Trillions in New Taxes
Obamacare contains no fewer than 18 tax increases, including new taxes on medical devices, insurers, and pharmaceutical companies, to name but a few.[1] According to the most recent estimates, those tax increases will raise revenue by at least $1 trillion over the next 10 years—followed by higher sums in future decades.[2]
Moreover, 12 of the 20 tax increases will affect middle-class families,[3] directly violating Barack Obama’s “firm pledge” to families making under $250,000 per year that he would not raise “any of your taxes.”[4]
Gusher of Spending—and Bureaucrats
To implement all of Obamacare’s tax increases, the IRS has needed additional infusions of taxpayer funds. The Government Accountability Office (GAO) estimated that the IRS would spend $881 million on implementing the law from 2010 through 2013 and that, of that amount, the IRS would spend more than half a billion dollars from an Obamacare implementation “slush fund.”[5]
Treasury Secretary Jack Lew recently testified before Congress that the IRS had approximately 700 full-time equivalent staff working on Obamacare implementation.[6] However, in its budget request this spring, the IRS assumed that a force nearly three times that size—1,954 full-time equivalent employees—would work on the law’s implementation in the coming fiscal year.[7]
Complexity for Bureaucrats and Citizens Alike
Obamacare contains what the Treasury’s inspector general called “the largest set of tax law changes in 20 years.”[8] Obamacare is so complex that auditors cannot agree on how many provisions the IRS is charged with implementing. The GAO wrote that the IRS “has responsibilities in the implementation of 47” provisions,[9] while the Treasury inspector general concluded that “at least 42 provisions [of Obamacare] add to or amend the Internal Revenue Code.”[10]

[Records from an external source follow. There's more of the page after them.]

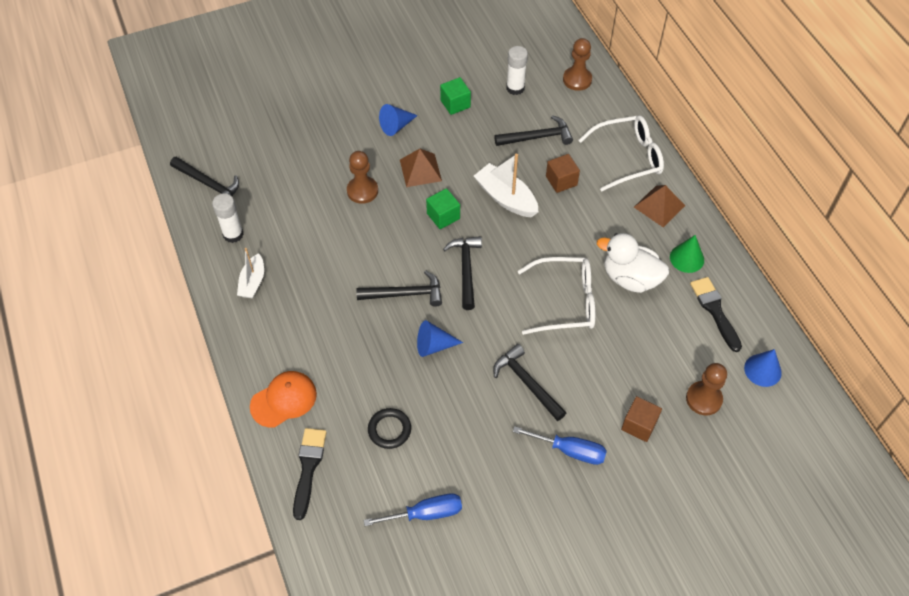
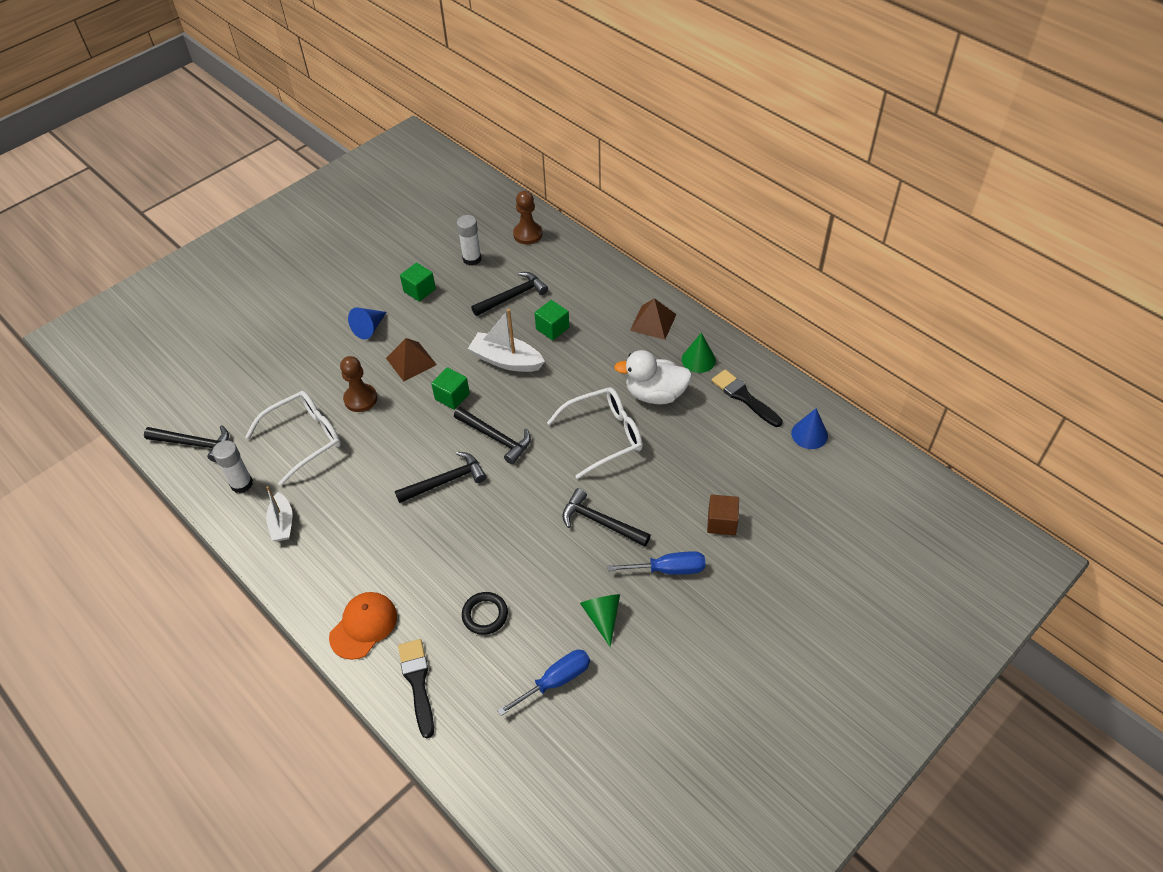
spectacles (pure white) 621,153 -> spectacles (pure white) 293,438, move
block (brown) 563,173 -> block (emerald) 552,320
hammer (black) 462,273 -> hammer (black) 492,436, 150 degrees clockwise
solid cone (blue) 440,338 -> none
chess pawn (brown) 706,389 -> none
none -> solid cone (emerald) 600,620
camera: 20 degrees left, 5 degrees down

Regardless, the law’s massive changes led the IRS’s National Taxpayer Advocate to worry in 2010—well before the current scandal became public—that she was “concerned about [the IRS’s] ability to administer the new health care credits and penalty taxes in a fair and compassionate way.”[11]
More Intrusions into Americans’ Lives
Obamacare requires all insurance companies to report to the IRS the name, address, identification number, and type of policy purchased by every customer, along with a determination whether the insurance was “government-approved” for purposes of complying with Obamacare’s individual mandate.[12] Likewise, individuals will have to file similar forms demonstrating they held “government-approved insurance” with their tax returns.
Privacy Concerns
At a time when the IRS will receive massive new amounts of personal health information from virtually all Americans, the agency’s ability to manage the health records it already receives has come under scrutiny. The American Enterprise Institute’s Scott Gottlieb writes that “an unnamed healthcare provider in California is suing the IRS and 15 unnamed agents, alleging that they improperly seized some 60 million medical records of 10 million Americans, including medical records of all California state judges on March 11, 2011.”[13] These allegations raise additional concerns about the IRS’s competence to manage the confidential health details of millions of American citizens.
Sound Familiar?
Both the IRS scandal and Obamacare contain similar themes: government overreach, massive intrusions, and bureaucrats granted opportunities to abuse their power in arbitrary and harmful ways. The American people should not be subjected to either.
—Chris Jacobs is Senior Policy Analyst in the Center for Health Policy Studies at The Heritage Foundation.